[Dataset items]:
** start **

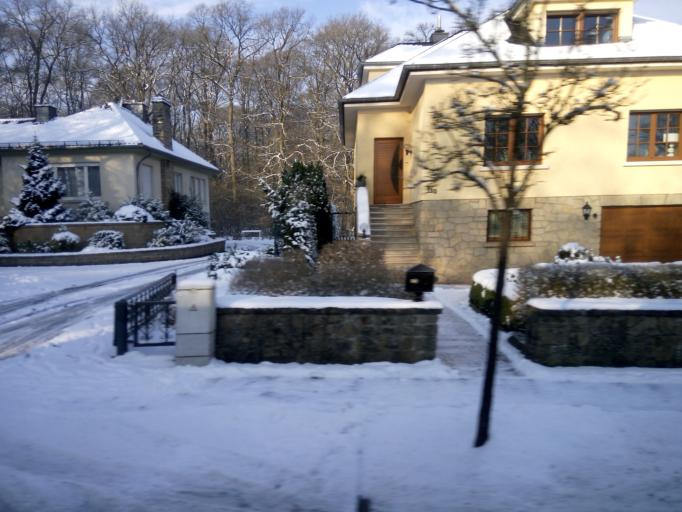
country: LU
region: Grevenmacher
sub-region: Canton d'Echternach
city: Consdorf
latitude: 49.7714
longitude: 6.3404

** end **

[WHAT YOU HAVE TO DO]:
Lay out the lines of the records above as a Markdown table with the columns "Row" and "Line," skipping blank lines and leaving the pictures out.

[CORRECT RESULT]:
| Row | Line |
|---|---|
| 1 | country: LU |
| 2 | region: Grevenmacher |
| 3 | sub-region: Canton d'Echternach |
| 4 | city: Consdorf |
| 5 | latitude: 49.7714 |
| 6 | longitude: 6.3404 |